Your task =
Every entry is to be transcribed as it stands. Images stay out.
* * *
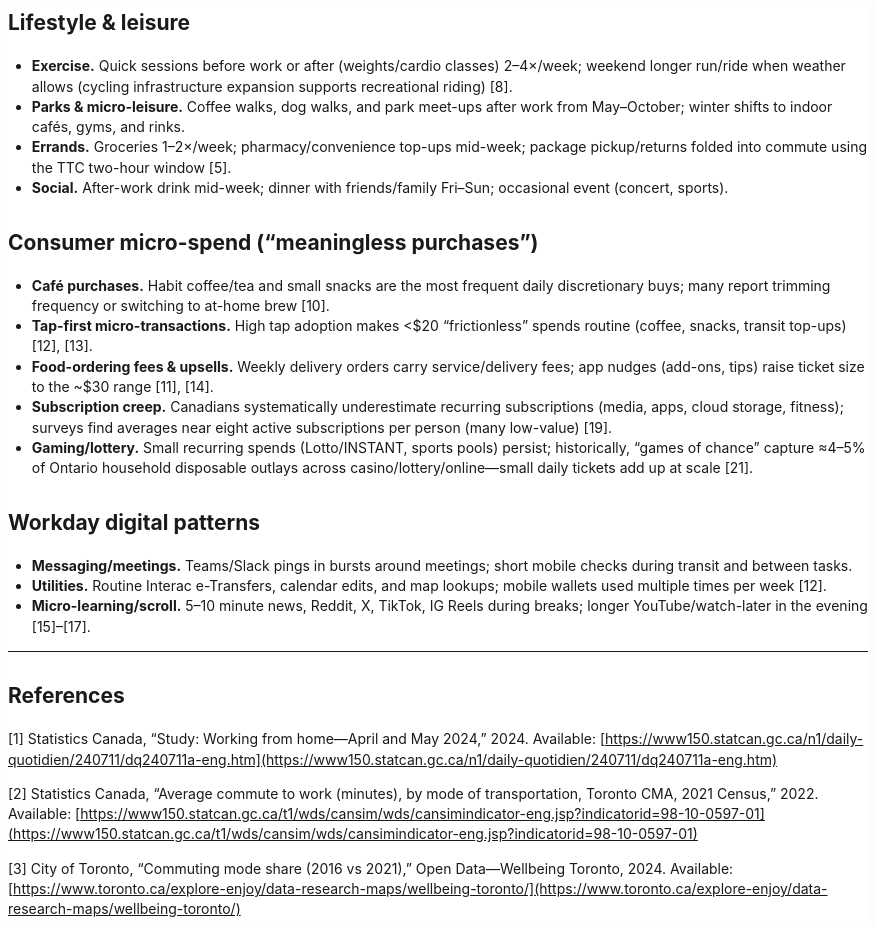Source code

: ## Lifestyle & leisure

- **Exercise.** Quick sessions before work or after (weights/cardio classes) 2–4×/week; weekend longer run/ride when weather allows (cycling infrastructure expansion supports recreational riding) [8].
- **Parks & micro-leisure.** Coffee walks, dog walks, and park meet-ups after work from May–October; winter shifts to indoor cafés, gyms, and rinks.
- **Errands.** Groceries 1–2×/week; pharmacy/convenience top-ups mid-week; package pickup/returns folded into commute using the TTC two-hour window [5].
- **Social.** After-work drink mid-week; dinner with friends/family Fri–Sun; occasional event (concert, sports).

## Consumer micro-spend (“meaningless purchases”)

- **Café purchases.** Habit coffee/tea and small snacks are the most frequent daily discretionary buys; many report trimming frequency or switching to at-home brew [10].
- **Tap-first micro-transactions.** High tap adoption makes <$20 “frictionless” spends routine (coffee, snacks, transit top-ups) [12], [13].
- **Food-ordering fees & upsells.** Weekly delivery orders carry service/delivery fees; app nudges (add-ons, tips) raise ticket size to the ~$30 range [11], [14].
- **Subscription creep.** Canadians systematically underestimate recurring subscriptions (media, apps, cloud storage, fitness); surveys find averages near eight active subscriptions per person (many low-value) [19].
- **Gaming/lottery.** Small recurring spends (Lotto/INSTANT, sports pools) persist; historically, “games of chance” capture ≈4–5% of Ontario household disposable outlays across casino/lottery/online—small daily tickets add up at scale [21].

## Workday digital patterns

- **Messaging/meetings.** Teams/Slack pings in bursts around meetings; short mobile checks during transit and between tasks.
- **Utilities.** Routine Interac e-Transfers, calendar edits, and map lookups; mobile wallets used multiple times per week [12].
- **Micro-learning/scroll.** 5–10 minute news, Reddit, X, TikTok, IG Reels during breaks; longer YouTube/watch-later in the evening [15]–[17].

***

## References

[1] Statistics Canada, “Study: Working from home—April and May 2024,” 2024. Available: [https://www150.statcan.gc.ca/n1/daily-quotidien/240711/dq240711a-eng.htm](https://www150.statcan.gc.ca/n1/daily-quotidien/240711/dq240711a-eng.htm)

[2] Statistics Canada, “Average commute to work (minutes), by mode of transportation, Toronto CMA, 2021 Census,” 2022. Available: [https://www150.statcan.gc.ca/t1/wds/cansim/wds/cansimindicator-eng.jsp?indicatorid=98-10-0597-01](https://www150.statcan.gc.ca/t1/wds/cansim/wds/cansimindicator-eng.jsp?indicatorid=98-10-0597-01)

[3] City of Toronto, “Commuting mode share (2016 vs 2021),” Open Data—Wellbeing Toronto, 2024. Available: [https://www.toronto.ca/explore-enjoy/data-research-maps/wellbeing-toronto/](https://www.toronto.ca/explore-enjoy/data-research-maps/wellbeing-toronto/)
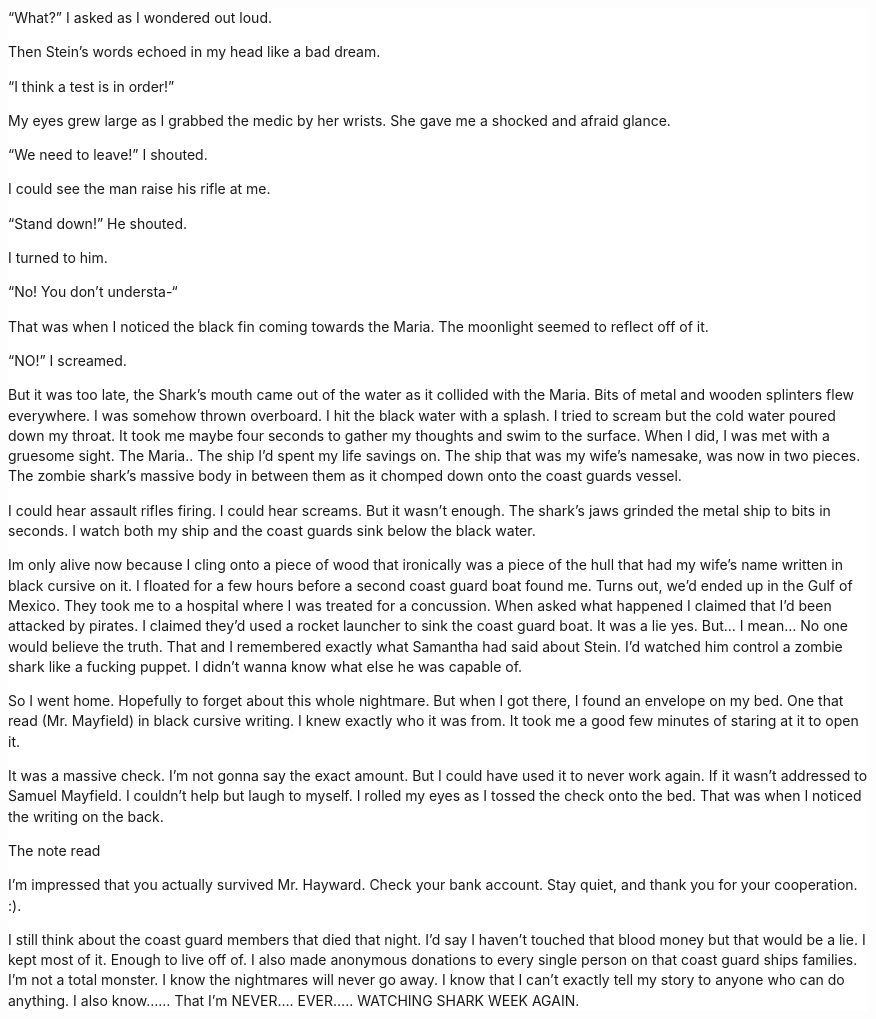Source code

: “What?” I asked as I wondered out loud. 

Then Stein’s words echoed in my head like a bad dream. 

“I think a test is in order!” 

My eyes grew large as I grabbed the medic by her wrists. She gave me a shocked and afraid glance.

“We need to leave!” I shouted. 

I could see the man raise his rifle at me. 

“Stand down!” He shouted. 

I turned to him. 

“No! You don’t understa-“ 

That was when I noticed the black fin coming towards the Maria. The moonlight seemed to reflect off of it. 

“NO!” I screamed. 

But it was too late, the Shark’s mouth came out of the water as it collided with the Maria. Bits of metal and wooden splinters flew everywhere. I was somehow thrown overboard. I hit the black water with a splash. I tried to scream but the cold water poured down my throat. It took me maybe four seconds to gather my thoughts and swim to the surface. When I did, I was met with a gruesome sight. The Maria.. The ship I’d spent my life savings on. The ship that was my wife’s namesake, was now in two pieces. The zombie shark’s massive body in between them as it chomped down onto the coast guards vessel. 

I could hear assault rifles firing. I could hear screams. But it wasn’t enough. The shark’s jaws grinded the metal ship to bits in seconds. I watch both my ship and the coast guards sink below the black water. 

Im only alive now because I cling onto a piece of wood that ironically was a piece of the hull that had my wife’s name written in black cursive on it. I floated for a few hours before a second coast guard boat found me. Turns out, we’d ended up in the Gulf of Mexico. They took me to a hospital where I was treated for a concussion. When asked what happened I claimed that I’d been attacked by pirates. I claimed they’d used a rocket launcher to sink the coast guard boat. It was a lie yes. But… I mean… No one would believe the truth. That and I remembered exactly what Samantha had said about Stein. I’d watched him control a zombie shark like a fucking puppet. I didn’t wanna know what else he was capable of. 

So I went home. Hopefully to forget about this whole nightmare. But when I got there, I found an envelope on my bed. One that read (Mr. Mayfield) in black cursive writing. I knew exactly who it was from. It took me a good few minutes of staring at it to open it. 

It was a massive check. I’m not gonna say the exact amount. But I could have used it to never work again. If it wasn’t addressed to Samuel Mayfield. I couldn’t help but laugh to myself. I rolled my eyes as I tossed the check onto the bed. That was when I noticed the writing on the back. 

The note read

I’m impressed that you actually survived Mr. Hayward. Check your bank account. Stay quiet, and thank you for your cooperation. :). 

I still think about the coast guard members that died that night. I’d say I haven’t touched that blood money but that would be a lie. I kept most of it. Enough to live off of. I also made anonymous donations to every single person on that coast guard ships families. I’m not a total monster. I know the nightmares will never go away. I know that I can’t exactly tell my story to anyone who can do anything. I also know…… That I’m NEVER…. EVER….. WATCHING SHARK WEEK AGAIN.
* * *
Expected output =
Source code

: ## Lifestyle & leisure

- **Exercise.** Quick sessions before work or after (weights/cardio classes) 2–4×/week; weekend longer run/ride when weather allows (cycling infrastructure expansion supports recreational riding) [8].
- **Parks & micro-leisure.** Coffee walks, dog walks, and park meet-ups after work from May–October; winter shifts to indoor cafés, gyms, and rinks.
- **Errands.** Groceries 1–2×/week; pharmacy/convenience top-ups mid-week; package pickup/returns folded into commute using the TTC two-hour window [5].
- **Social.** After-work drink mid-week; dinner with friends/family Fri–Sun; occasional event (concert, sports).

## Consumer micro-spend (“meaningless purchases”)

- **Café purchases.** Habit coffee/tea and small snacks are the most frequent daily discretionary buys; many report trimming frequency or switching to at-home brew [10].
- **Tap-first micro-transactions.** High tap adoption makes <$20 “frictionless” spends routine (coffee, snacks, transit top-ups) [12], [13].
- **Food-ordering fees & upsells.** Weekly delivery orders carry service/delivery fees; app nudges (add-ons, tips) raise ticket size to the ~$30 range [11], [14].
- **Subscription creep.** Canadians systematically underestimate recurring subscriptions (media, apps, cloud storage, fitness); surveys find averages near eight active subscriptions per person (many low-value) [19].
- **Gaming/lottery.** Small recurring spends (Lotto/INSTANT, sports pools) persist; historically, “games of chance” capture ≈4–5% of Ontario household disposable outlays across casino/lottery/online—small daily tickets add up at scale [21].

## Workday digital patterns

- **Messaging/meetings.** Teams/Slack pings in bursts around meetings; short mobile checks during transit and between tasks.
- **Utilities.** Routine Interac e-Transfers, calendar edits, and map lookups; mobile wallets used multiple times per week [12].
- **Micro-learning/scroll.** 5–10 minute news, Reddit, X, TikTok, IG Reels during breaks; longer YouTube/watch-later in the evening [15]–[17].

***

## References

[1] Statistics Canada, “Study: Working from home—April and May 2024,” 2024. Available: [https://www150.statcan.gc.ca/n1/daily-quotidien/240711/dq240711a-eng.htm](https://www150.statcan.gc.ca/n1/daily-quotidien/240711/dq240711a-eng.htm)

[2] Statistics Canada, “Average commute to work (minutes), by mode of transportation, Toronto CMA, 2021 Census,” 2022. Available: [https://www150.statcan.gc.ca/t1/wds/cansim/wds/cansimindicator-eng.jsp?indicatorid=98-10-0597-01](https://www150.statcan.gc.ca/t1/wds/cansim/wds/cansimindicator-eng.jsp?indicatorid=98-10-0597-01)

[3] City of Toronto, “Commuting mode share (2016 vs 2021),” Open Data—Wellbeing Toronto, 2024. Available: [https://www.toronto.ca/explore-enjoy/data-research-maps/wellbeing-toronto/](https://www.toronto.ca/explore-enjoy/data-research-maps/wellbeing-toronto/)
Source code

: “What?” I asked as I wondered out loud. 

Then Stein’s words echoed in my head like a bad dream. 

“I think a test is in order!” 

My eyes grew large as I grabbed the medic by her wrists. She gave me a shocked and afraid glance.

“We need to leave!” I shouted. 

I could see the man raise his rifle at me. 

“Stand down!” He shouted. 

I turned to him. 

“No! You don’t understa-“ 

That was when I noticed the black fin coming towards the Maria. The moonlight seemed to reflect off of it. 

“NO!” I screamed. 

But it was too late, the Shark’s mouth came out of the water as it collided with the Maria. Bits of metal and wooden splinters flew everywhere. I was somehow thrown overboard. I hit the black water with a splash. I tried to scream but the cold water poured down my throat. It took me maybe four seconds to gather my thoughts and swim to the surface. When I did, I was met with a gruesome sight. The Maria.. The ship I’d spent my life savings on. The ship that was my wife’s namesake, was now in two pieces. The zombie shark’s massive body in between them as it chomped down onto the coast guards vessel. 

I could hear assault rifles firing. I could hear screams. But it wasn’t enough. The shark’s jaws grinded the metal ship to bits in seconds. I watch both my ship and the coast guards sink below the black water. 

Im only alive now because I cling onto a piece of wood that ironically was a piece of the hull that had my wife’s name written in black cursive on it. I floated for a few hours before a second coast guard boat found me. Turns out, we’d ended up in the Gulf of Mexico. They took me to a hospital where I was treated for a concussion. When asked what happened I claimed that I’d been attacked by pirates. I claimed they’d used a rocket launcher to sink the coast guard boat. It was a lie yes. But… I mean… No one would believe the truth. That and I remembered exactly what Samantha had said about Stein. I’d watched him control a zombie shark like a fucking puppet. I didn’t wanna know what else he was capable of. 

So I went home. Hopefully to forget about this whole nightmare. But when I got there, I found an envelope on my bed. One that read (Mr. Mayfield) in black cursive writing. I knew exactly who it was from. It took me a good few minutes of staring at it to open it. 

It was a massive check. I’m not gonna say the exact amount. But I could have used it to never work again. If it wasn’t addressed to Samuel Mayfield. I couldn’t help but laugh to myself. I rolled my eyes as I tossed the check onto the bed. That was when I noticed the writing on the back. 

The note read

I’m impressed that you actually survived Mr. Hayward. Check your bank account. Stay quiet, and thank you for your cooperation. :). 

I still think about the coast guard members that died that night. I’d say I haven’t touched that blood money but that would be a lie. I kept most of it. Enough to live off of. I also made anonymous donations to every single person on that coast guard ships families. I’m not a total monster. I know the nightmares will never go away. I know that I can’t exactly tell my story to anyone who can do anything. I also know…… That I’m NEVER…. EVER….. WATCHING SHARK WEEK AGAIN.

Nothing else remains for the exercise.